JR関西線〜草津線東海道本線。小雨交じりの車窓から、彦根に近づくにつれて空が明るくなっていった。ちょうど太陽公園と同様の事態が発生していて、晴れ男の面目躍如。JR彦根駅から徒歩にて、城内を経由し観光客気分で進む。昼食が抜けていたので夢京橋キャッスルロードにて「たこせん」をかじる。スミス記念堂は二度目ながらその小さな佇まいをみつけるとほっとする。2000円。今回は正面左右と小型ながら中央にもそれぞれPAが据えられ、ステージにて演奏する構図となった。ブズーキ、シタール、ハーディガーディを弾きながらステージ上にて卓上のアタッチメント?コントローラー?(名称知らず)を使って微細な調整がなされていく。楽器を持ち替える際に、どこにあったっけ、と言いたげに一瞬キョロキョロする仕草がライヴならでは。当方、例によってフロア後方に位置する。後方の壁に反射した音もまた美しく、この音響はかつてBlue Monkで体験したものに近い。出立は民族楽器ながらエグゾティズムを廃してその「音」を抽出していく作業は本来孤高であろうが、舞台裏をみせるということではなく、no over dubで行われたのはINUI世界初ライヴ。
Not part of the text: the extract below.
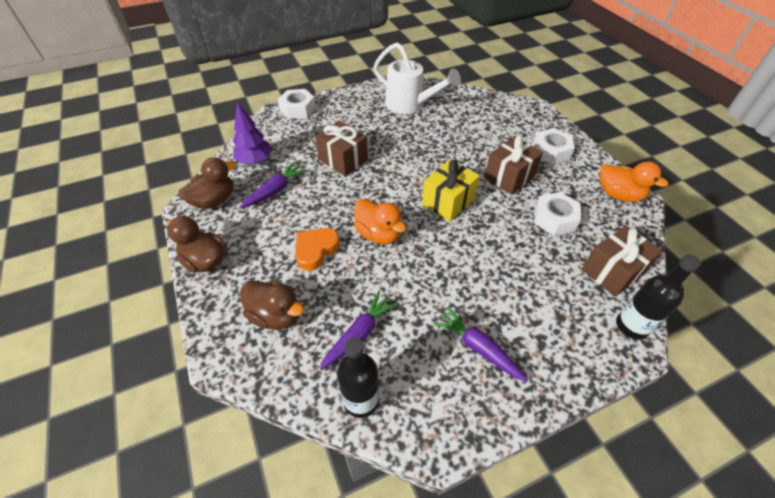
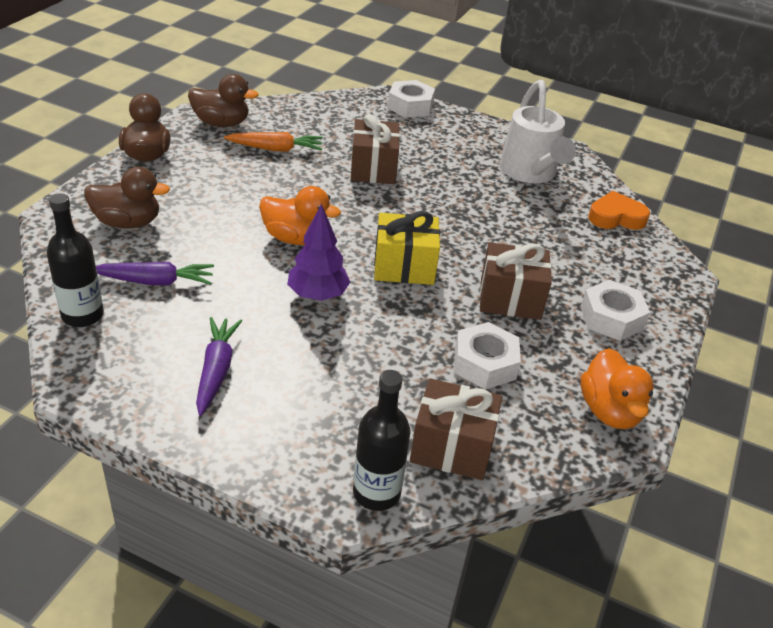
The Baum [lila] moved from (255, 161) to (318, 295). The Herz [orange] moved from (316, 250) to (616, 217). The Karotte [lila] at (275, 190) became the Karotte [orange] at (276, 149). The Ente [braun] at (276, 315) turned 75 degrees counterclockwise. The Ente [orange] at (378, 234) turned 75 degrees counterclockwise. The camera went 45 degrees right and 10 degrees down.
これだけの楽器を運搬するだけでもたいへんで(ただこれ以上の物量が運搬されたのがいつぞやのZoffy)、そうなればINUIが実現するのは中部〜近畿に限られようが、ただ近ければよいというわけでもなく、スミス記念堂で行われたのは必然にも思える。何度でも言うが、シタールという楽器を選択した時点で演者も、いや聴き手までも思考停止に陥る羽目になることから脱却するのは容易なことではない。エレクトリック・ギターも排除しないことも勝因か。予想よりも音量は小さく、一時間強のパフォーマンスであった。所要のため本日もまた打ち上げに欠席、タクシーを拾うことができれば乗車し駅へ行くつもりが流しのタクシーに一台も会えず、小走りに駅へ。

  • Kawabata Makoto - (CDR, limited 30 copies)
  • V.A.- Guitar Hero Japan (WFMU,CDR)※既出音源のオムニバス。